Other than this, my two I think significant opens which haven't been
addressed yet are:
1)
Why do we want totals (not per region) when userspace can trivially
aggregate if they want. What is the use case?
2)
Current proposal limits the value to whole objects and fixates that by
having it in the common code. If/when some driver is able to support sub-BO
granularity they will need to opt out of the common printer at which point
it may be less churn to start with a helper rather than mid-layer. Or maybe
some drivers already support this, I don't know. Given how important VM BIND
is I wouldn't be surprised.
I feel like for drivers using ttm we want a ttm helper which takes care of
the region printing in hopefully a standard way.
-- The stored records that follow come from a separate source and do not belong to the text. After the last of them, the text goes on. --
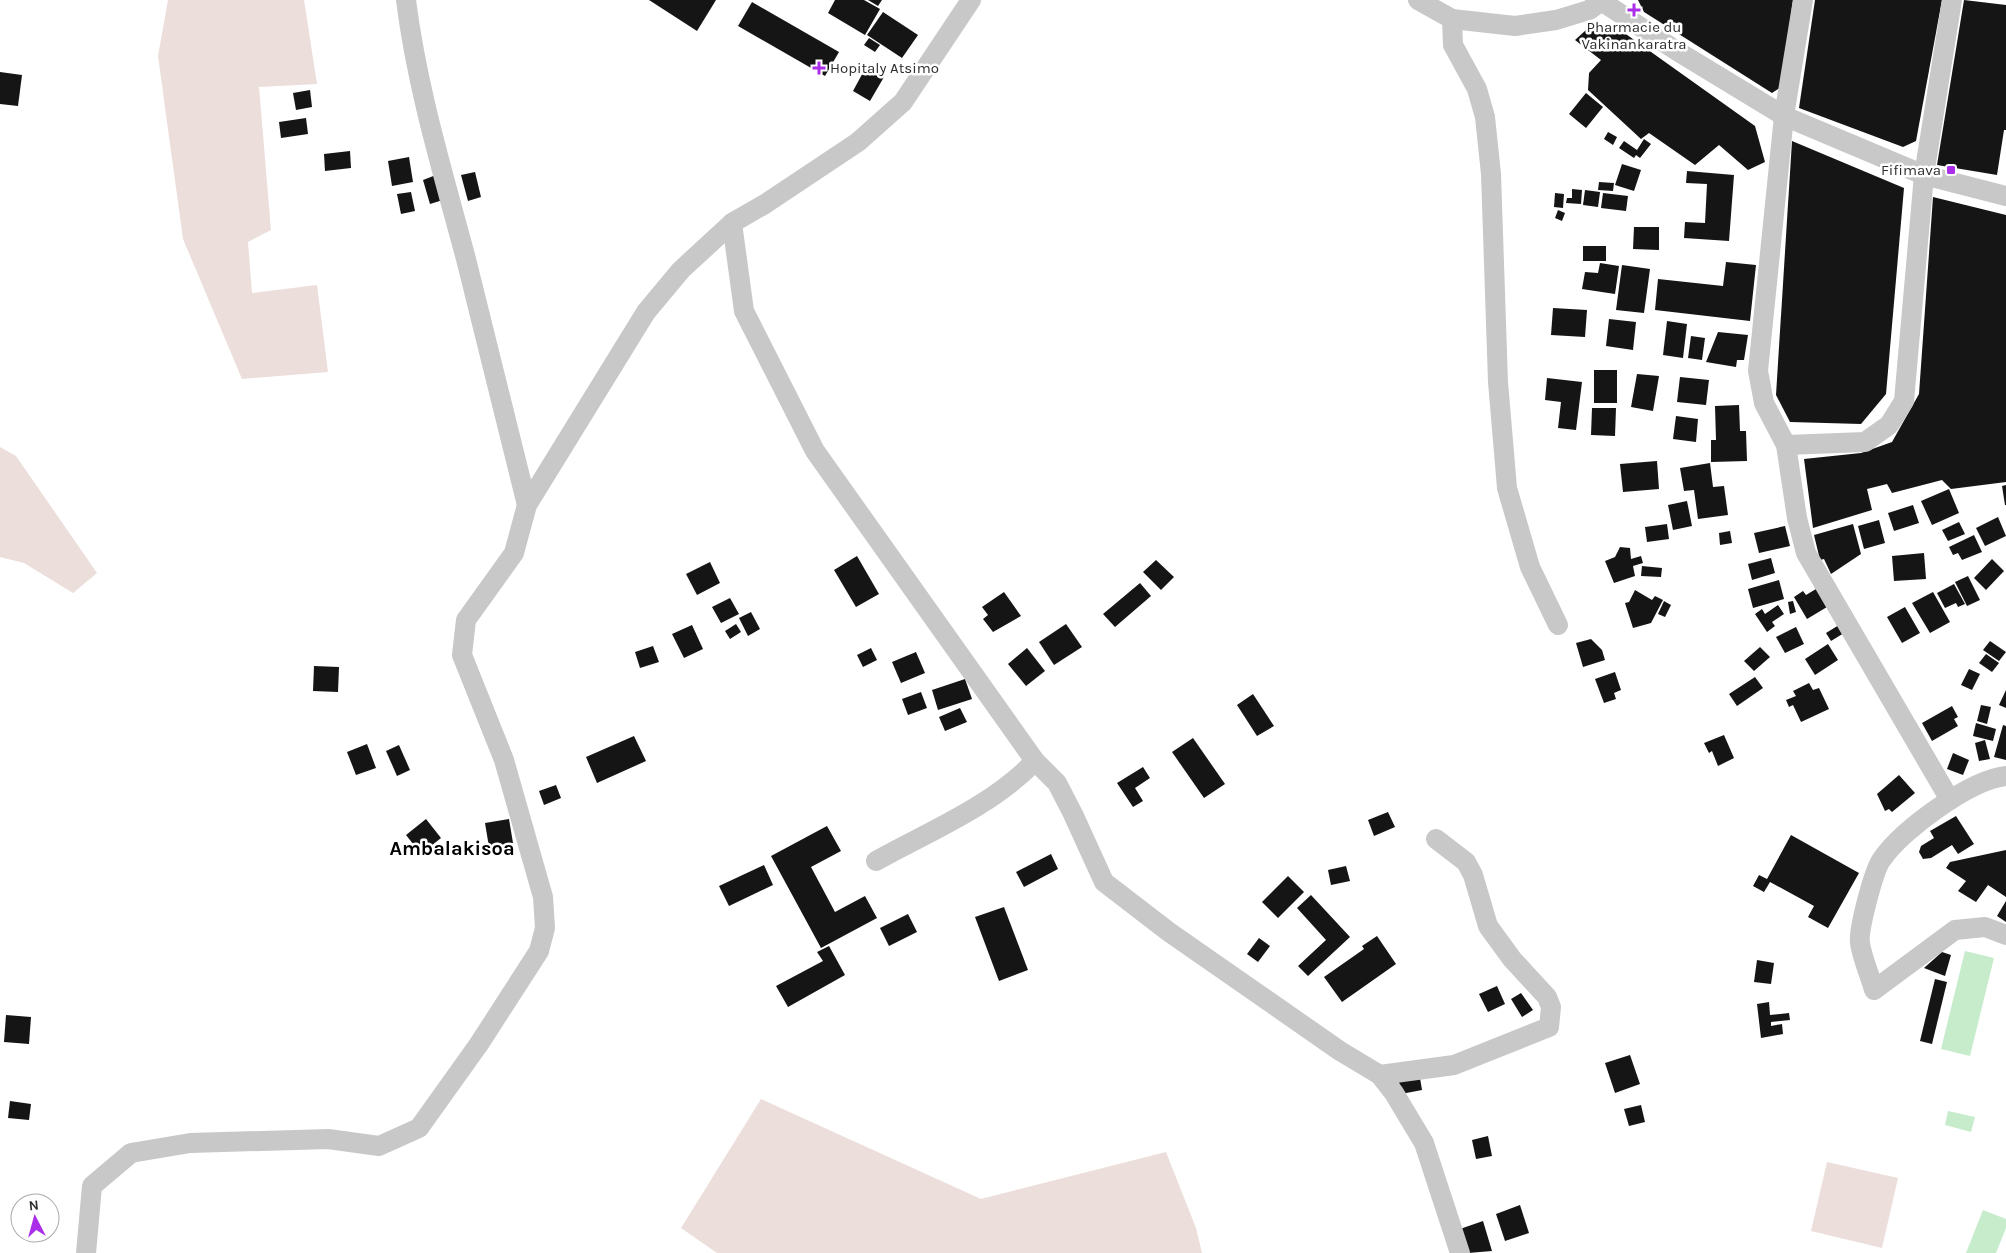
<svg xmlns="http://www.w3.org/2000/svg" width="2006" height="1253" font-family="Karla,sans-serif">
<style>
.green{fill:#ecdedb}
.water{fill:#c7eccc}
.building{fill:#151515}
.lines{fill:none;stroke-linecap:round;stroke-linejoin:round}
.minor{stroke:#c8c8c8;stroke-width:20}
.poi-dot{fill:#aa2de8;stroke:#fff;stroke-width:2}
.labels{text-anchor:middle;stroke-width:5;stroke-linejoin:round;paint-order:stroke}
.poi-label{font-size:15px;fill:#2e2e2e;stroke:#fff}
.district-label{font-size:20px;font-weight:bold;fill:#000;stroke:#fff}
</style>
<rect width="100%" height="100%" fill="#fff"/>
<!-- green -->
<g class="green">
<path d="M168,0H304L317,84L259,87L271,230L248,242L252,293L317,285L328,372L242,379L183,239L158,56Z"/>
<path d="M0,447L16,456L97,573L73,593L24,563L0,557Z"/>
<path d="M761,1099L981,1199L1166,1152L1196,1228L1202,1253H717L681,1228Z"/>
<path d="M1827,1162L1898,1178L1882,1248L1811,1231Z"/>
</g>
<!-- water -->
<g class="water">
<path d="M1965,951L1994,958L1970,1056L1941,1049Z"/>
<path d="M1948,1111L1975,1117L1971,1132L1945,1125Z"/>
<path d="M1983,1210L2006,1219V1228L1996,1253H1966Z"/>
</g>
<!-- building -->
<g class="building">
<path d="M649,0H716L697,31Z"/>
<path d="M835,0H864L880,9L865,35L828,13Z"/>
<path d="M868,0H882L878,6Z"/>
<path d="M1638,0H1793L1781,87L1772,93L1644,12Z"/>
<path d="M1815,0H1942L1916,141L1903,147L1799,108Z"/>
<path d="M1964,0L2006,5V130H2004L1997,175L1937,165Z"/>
<path d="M752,2L839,52L825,76L738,26Z"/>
<path d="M883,12L918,35L902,58L867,35Z"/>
<path d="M1596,21L1606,30L1616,27L1755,126L1765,162L1748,170L1719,145L1695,165L1649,133L1641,139L1588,90L1589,73L1601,60L1575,40Z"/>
<path d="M869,38L880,45L875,52L864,45Z"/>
<path d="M866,67L884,77L870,101L853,91Z"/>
<path d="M0,72L22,75L18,106L0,104Z"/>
<path d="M310,90L312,107L296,110L293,93Z"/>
<path d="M1586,93L1603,107L1586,128L1569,114Z"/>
<path d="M306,118L308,134L281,138L279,122Z"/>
<path d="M1608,132L1617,137L1613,145L1604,139Z"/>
<path d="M1644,139L1651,144L1640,158L1636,155L1634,158L1619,148L1624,141L1637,150Z"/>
<path d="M1792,141L1904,188L1886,394L1861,424L1790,422L1776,395Z"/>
<path d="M350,151L351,168L325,171L324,154Z"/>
<path d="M409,157L413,182L392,186L388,161Z"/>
<path d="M1622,164L1641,170L1634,191L1615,185Z"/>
<path d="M1687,171L1734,175L1729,241L1684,238L1685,222L1705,223L1707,184L1686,183Z"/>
<path d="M475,172L481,197L468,201L461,175Z"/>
<path d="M436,175L443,200L430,204L423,180Z"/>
<path d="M1599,182L1614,183L1613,191L1598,190Z"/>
<path d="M1572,189L1582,190L1581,204L1566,203L1567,198H1572Z"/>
<path d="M1585,190L1600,192L1598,207L1583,205Z"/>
<path d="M411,192L415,211L401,214L397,194Z"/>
<path d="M1555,193L1564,194L1563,208L1554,207Z"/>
<path d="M1603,193L1628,196L1626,211L1601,208Z"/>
<path d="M1933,197L2006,215V482L1951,489L1942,480L1892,493L1887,484L1867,489L1872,510L1813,528L1804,459L1861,453L1892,442L1919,394Z"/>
<path d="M1558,210L1565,213L1562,221L1555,218Z"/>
<path d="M1634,227H1659V250L1633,249Z"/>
<rect x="1583" y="246" width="23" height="15"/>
<path d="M1726,262L1756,265L1750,321L1655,310L1658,279L1723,286Z"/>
<path d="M1600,263L1619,266L1615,294L1582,289L1585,272L1598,273Z"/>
<path d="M1622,265L1650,269L1644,313L1616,310Z"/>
<path d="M1553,308L1587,310L1585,337L1551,335Z"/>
<path d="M1609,319L1636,322L1633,350L1606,346Z"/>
<path d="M1667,321L1687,324L1683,358L1663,355Z"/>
<path d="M1718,332L1748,335L1744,360H1737L1736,367L1706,362Z"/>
<path d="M1691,336L1705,338L1702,360L1688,358Z"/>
<rect x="1594" y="370" width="23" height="33"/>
<path d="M1637,374L1659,376L1653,411L1631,407Z"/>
<path d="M1680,377L1709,380L1706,405L1677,402Z"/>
<path d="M1547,378L1582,382L1576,430L1558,428L1561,402L1545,400Z"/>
<path d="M1739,405L1740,431H1746L1747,461L1711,462V440H1716L1715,406Z"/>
<path d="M1592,408H1616L1615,436L1591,435Z"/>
<path d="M1676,416L1698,419L1696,442L1673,439Z"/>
<path d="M1657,461L1659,489L1623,492L1620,464Z"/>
<path d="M1710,463L1713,487L1724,486L1728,515L1698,519L1694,490L1684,491L1680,468Z"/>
<path d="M2006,485V505H2005L2002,486Z"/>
<path d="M1949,489L1959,513L1932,525L1921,501Z"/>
<path d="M1687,501L1692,526L1673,530L1668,505Z"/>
<path d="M1913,505L1919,523L1894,531L1888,513Z"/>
<path d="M1998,517L2006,536L1985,546L1976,528Z"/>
<path d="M1879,520L1885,543L1864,549L1858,526Z"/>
<path d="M1959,522L1965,534L1948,541L1942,530Z"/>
<path d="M1667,524L1669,539L1647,542L1645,527Z"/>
<path d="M1853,524L1861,554L1831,574L1824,559L1820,560L1814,535Z"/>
<path d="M1785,526L1790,546L1759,553L1754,533Z"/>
<path d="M1730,531L1732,543L1720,545L1719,533Z"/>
<path d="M1974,535L1982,552L1962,560L1958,553L1953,555L1949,547Z"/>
<path d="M1620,547L1630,548L1631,559L1641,556L1643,563L1633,566L1635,576L1614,583L1605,561L1615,557Z"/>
<path d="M1924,553L1926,579L1894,581L1892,556Z"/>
<path d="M857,556L879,594L856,607L834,570Z"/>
<path d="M1771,558L1775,573L1752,580L1748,564Z"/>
<path d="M1992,559L2004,571L1986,590L1974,578Z"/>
<path d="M1156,560L1174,577L1161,590L1143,572Z"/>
<path d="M710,562L720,583L697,595L686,574Z"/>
<path d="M1642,566L1662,568L1661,577L1641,576Z"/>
<path d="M1968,576L1980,600L1967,606L1955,582Z"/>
<path d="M1779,580L1784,599L1753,608L1748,589Z"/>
<path d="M1140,583L1151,596L1115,627L1103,614Z"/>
<path d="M1954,584L1965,604L1958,607L1956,603L1945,608L1937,593Z"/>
<path d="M1821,586L1832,604L1807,619L1794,597L1803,591L1806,595Z"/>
<path d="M1635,590L1652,600L1655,596L1663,600L1651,623L1633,628L1625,603L1629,602Z"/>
<path d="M1004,592L1021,616L993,632L983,619L988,615L982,607Z"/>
<path d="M1933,592L1950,622L1930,633L1912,603Z"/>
<path d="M730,598L739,614L721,623L712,607Z"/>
<path d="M1664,601L1671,605L1665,617L1658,614Z"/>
<path d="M1793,601L1796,612L1790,614L1788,602Z"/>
<path d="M1778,605L1784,614L1772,622L1775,626L1767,632L1755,614L1762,609L1765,614Z"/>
<path d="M1905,607L1920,633L1902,643L1887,617Z"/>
<path d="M751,612L760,629L748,636L739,618Z"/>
<path d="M736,624L741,632L730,639L725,631Z"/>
<path d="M1066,624L1082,647L1054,665L1039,642Z"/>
<path d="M692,625L703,649L684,658L672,634Z"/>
<path d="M1839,625L1844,633L1831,641L1826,633Z"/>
<path d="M1796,627L1804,644L1785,653L1776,637Z"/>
<path d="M1591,639L1602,650L1605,660L1583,667L1576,643Z"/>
<path d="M1990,641L2006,652L1999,661L1983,650Z"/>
<path d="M1828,644L1838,660L1815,675L1805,659Z"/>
<path d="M653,646L659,662L640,668L635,652Z"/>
<path d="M1760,647L1770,657L1754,671L1744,661Z"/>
<path d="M871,648L877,660L863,667L857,655Z"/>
<path d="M1027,648L1045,671L1026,686L1008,664Z"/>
<path d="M916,652L925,673L901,683L892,662Z"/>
<path d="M1986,654L1999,663L1992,672L1979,663Z"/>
<path d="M314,666L339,667L338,692L313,691Z"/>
<path d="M1969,669L1980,674L1972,690L1961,685Z"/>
<path d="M1615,672L1621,690L1614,693L1616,699L1604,703L1595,679Z"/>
<path d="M1755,677L1763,688L1737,706L1729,694Z"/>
<path d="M965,679L972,699L938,710L932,690Z"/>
<path d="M1809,683L1813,690L1819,688L1829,709L1801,722L1793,705L1789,707L1786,700L1796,696L1793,691Z"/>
<path d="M2006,690V708L1999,705Z"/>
<path d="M921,692L927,708L908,715L902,699Z"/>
<path d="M1253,694L1274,726L1257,736L1237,705Z"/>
<path d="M1981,705L1991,707L1987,724L1977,721Z"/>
<path d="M1952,706L1958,717L1954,719L1958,726L1932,741L1922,723Z"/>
<path d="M960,708L967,722L945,731L939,717Z"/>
<path d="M1976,723L1996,729L1993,741L1973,736Z"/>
<path d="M2003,725L2006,726V760L1994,757Z"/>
<path d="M1724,735L1734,758L1718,766L1712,751L1709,753L1704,743Z"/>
<path d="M634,736L646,761L597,783L586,757Z"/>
<path d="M1193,738L1225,784L1204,798L1172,752Z"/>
<path d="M1985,740L1990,759L1979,761L1975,743Z"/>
<path d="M367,744L376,768L356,775L347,752Z"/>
<path d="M399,745L410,770L397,776L386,751Z"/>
<path d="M1953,753L1969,760L1963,775L1947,769Z"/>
<path d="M1143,767L1150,778L1135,788L1143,801L1133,807L1117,783Z"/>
<path d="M1899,775L1915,793L1892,812L1889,809L1885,811L1877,794Z"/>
<path d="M556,785L561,798L544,805L539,791Z"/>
<path d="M1388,812L1395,827L1374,836L1368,820Z"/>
<path d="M1956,816L1974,844L1958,854L1952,845L1931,858L1923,859L1919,852L1921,846L1934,838L1930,831Z"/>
<path d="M426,819L441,838L421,854L406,835Z"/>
<path d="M509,819L513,843L489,847L485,823Z"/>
<path d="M827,826L841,851L811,867L835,912L865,896L877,918L821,948L771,856Z"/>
<path d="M1791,835L1859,873L1828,928L1808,917L1814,906L1770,882L1764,892L1753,886L1759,875L1767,879Z"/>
<path d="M2006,850V897L1988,885L1976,902L1958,891L1966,881L1946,868L1950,862Z"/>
<path d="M1051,854L1058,869L1024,887L1016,872Z"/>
<path d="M764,865L773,885L729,906L719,886Z"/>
<path d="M1346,866L1350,881L1331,885L1328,870Z"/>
<path d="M1288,876L1304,892L1278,918L1262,902Z"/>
<path d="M1311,895L1350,937L1308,976L1298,966L1326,940L1297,908Z"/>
<path d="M2006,901V922L1997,916Z"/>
<path d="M1004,907L1028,970L999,981L975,917Z"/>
<path d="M908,914L917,932L889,946L880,928Z"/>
<path d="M1377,936L1396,964L1342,1002L1324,977L1364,949L1362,946Z"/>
<path d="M1259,938L1270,946L1258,962L1247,954Z"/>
<path d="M829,946L845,975L788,1007L776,986L823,961L817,952Z"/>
<path d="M1942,952L1951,955L1945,976L1924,968Z"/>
<path d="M1757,960L1774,963L1771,984L1754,982Z"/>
<path d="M1935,979L1947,982L1932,1044L1920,1041Z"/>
<path d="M1497,986L1505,1004L1488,1012L1479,994Z"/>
<path d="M1521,993L1533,1010L1522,1017L1511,999Z"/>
<path d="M1769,1002L1770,1015L1789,1013L1790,1020L1771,1022V1026L1782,1024L1783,1034L1761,1038L1757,1004Z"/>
<path d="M6,1015L31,1017L29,1044L4,1042Z"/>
<path d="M1630,1055L1640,1084L1615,1093L1605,1063Z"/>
<path d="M1419,1072L1422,1090L1401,1094L1398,1076Z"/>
<path d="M10,1101L31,1104L29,1120L8,1118Z"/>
<path d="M1641,1105L1645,1122L1629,1126L1624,1109Z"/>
<path d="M1488,1136L1492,1156L1476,1159L1472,1140Z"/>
<path d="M1520,1205L1529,1233L1505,1241L1496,1214Z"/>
<path d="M1483,1221L1492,1251L1468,1253L1460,1229Z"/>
</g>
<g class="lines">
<!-- minor -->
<g class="minor">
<path d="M406,0C417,88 443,173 466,259C487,341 507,423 527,505"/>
<path d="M1418,0L1452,19L1515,26L1556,20L1589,10L1603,0"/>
<path d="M1803,0L1784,116L1758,371L1764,403L1786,445L1797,518L1806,553L1950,800"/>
<path d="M1601,1L1677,51L1784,116L1924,175L2006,196"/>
<path d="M1452,19L1453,45L1477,89L1485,117L1491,174L1498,382L1507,488L1530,567L1558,625"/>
<path d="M732,223L744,311L815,451L1035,761L1057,783L1073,814L1104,882L1169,932L1340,1051L1380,1075L1394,1093L1424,1143L1460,1253"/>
<path d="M1786,445L1865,442L1889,425L1904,401L1924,175L1952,0"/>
<path d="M2006,776C1970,780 1903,829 1882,859C1874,869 1858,930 1860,943C1862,958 1870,975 1874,990L1955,930L1985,927L2006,935"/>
<path d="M876,861C930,831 992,806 1035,761"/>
<path d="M1380,1075L1454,1065L1549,1027L1551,1007L1547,997L1512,959L1488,926L1473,875L1466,862L1436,839"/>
<path d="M86,1253L92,1186L131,1153L190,1143L328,1139L379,1146L419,1128L479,1044L539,951L545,928L543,897L504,760L462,655L466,620L514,553L527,505L646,312L681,270L732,223L765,204L858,142L903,102L971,0"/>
</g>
</g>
<!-- markers -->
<g class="poi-dot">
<path d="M1631.5 2.5h5v5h5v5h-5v5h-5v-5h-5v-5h5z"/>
<path d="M816.5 60.5h5v5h5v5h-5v5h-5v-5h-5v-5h5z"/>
<rect x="1946" y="165" width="10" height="10" rx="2.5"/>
</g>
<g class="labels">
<!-- poi labels -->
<g class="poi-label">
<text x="1634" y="32">Pharmacie du<tspan x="1634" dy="17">Vakinankaratra</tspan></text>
<text x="830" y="73" text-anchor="start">Hopitaly Atsimo</text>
<text x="1941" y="175" text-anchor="end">Fifimava</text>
</g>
<!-- district labels -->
<g class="district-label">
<text x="452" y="855">Ambalakisoa</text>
</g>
</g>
<!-- north arrow -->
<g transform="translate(35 1218) rotate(354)"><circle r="24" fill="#ffffff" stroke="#ababab"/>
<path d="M0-4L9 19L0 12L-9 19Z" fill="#aa2de8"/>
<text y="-8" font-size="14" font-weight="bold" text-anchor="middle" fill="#2e2e2e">N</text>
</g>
</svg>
And that could then also
take care of all kinds of of partial binding and funny rules (like maybe
we want a standard vram region that addds up all the lmem regions on
intel, so that all dgpu have a common vram bucket that generic tools
understand?).
It does mean we walk the bo list twice, but *shrug*. People have been
complaining about procutils for decades, they're still horrible, I think
walking bo lists twice internally in the ttm case is going to be ok. If
not, it's internals, we can change them again.
Also I'd lean a lot more towards making ttm a helper and not putting that
into core, exactly because it's pretty clear we'll need more flexibility
when it comes to accurate stats for multi-region drivers.
But for a first "how much gpu space does this app use" across everything I
think this is a good enough starting point.